It’s a basic calculation but it’s the same formula that is the basis for many different kinds of analysis of web applications.  I often find myself using the checkout line analogy to explain how I do performance tuning.  The principle is known as Little’s Law, and it relates the queue length, the total time spent in the checkout line, and the time spent checking each customer out.  It says the number of things in a system, N, is equal to the product of the rate at which things pass through the system, T, and the total time spent in the system, R.  Another version of it says that the time you should expect to spend checking out (R) is the time it takes that junior checker to process a cart full of groceries (1/T) multiplied by the number of people ahead of you (N).  You really didn’t need someone like Little to tell you that, did you?

I find people who spend a lot of time analyzing system statistics feel the same way.  They develop an intuitive sense of how the system responds under certain conditions, like increased load (N) or maxed out throughput (T).  Intuition makes a great beginning but a lousy conclusion*.  Performance management requires systematic, quantitative analysis.  Understanding how to use Little’s Law will allow you to reinforce intuition with evidence.  It can be applied to any problem independently, and to the system at different levels.  You just need to draw a box around the part of the system you are talking about and plug in the numbers.

For instance, consider a complete web application that has 1000 requests currently being processed or queued for processing.  We also know it’s processing at a rate of 200 requests per second.  The CPU is maxed out so we also know that it can’t increase that rate.  What happens if we suddenly double the load on the server?  Effectively you double N, the number of things in the system.  The throughput (T) is still fixed at 200 requests per second, so that means the response time (R) has to double, according to Little’s law.

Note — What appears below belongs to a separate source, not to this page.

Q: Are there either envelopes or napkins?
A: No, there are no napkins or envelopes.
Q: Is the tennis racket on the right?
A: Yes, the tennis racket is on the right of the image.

Now narrow the scope.  Let’s draw the box around a connection pool. Let’s say you’ve got a DB connection pool limited to 5 connections, and that your average database operation takes 10 ms.  Is this connection pool big enough?  Let’s say you need to support 1000 transactions per second.  The question is will you ever have more than 5 requests in the pool?  Because that means somebody is waiting for a free connection.  From Little’s Law, N = 0.01 seconds (R) x 1000 requests/second (T), or 10.  You would need to double the size of the connection pool to accommodate that throughput comfortably (not strictly true, of course, unless the time between request arrival was constant).

The point is that you can refer to Little’s Law for just about any part of a system.  It also forms the basis for many other important laws used in analyzing web applications, including the Response Time and Utilization laws.  In this blog I’ll have lots more examples where we use Little’s law to analyze system performance.

Hopefully this at least gives you something to think about next time your standing in a long line at the checkout counter.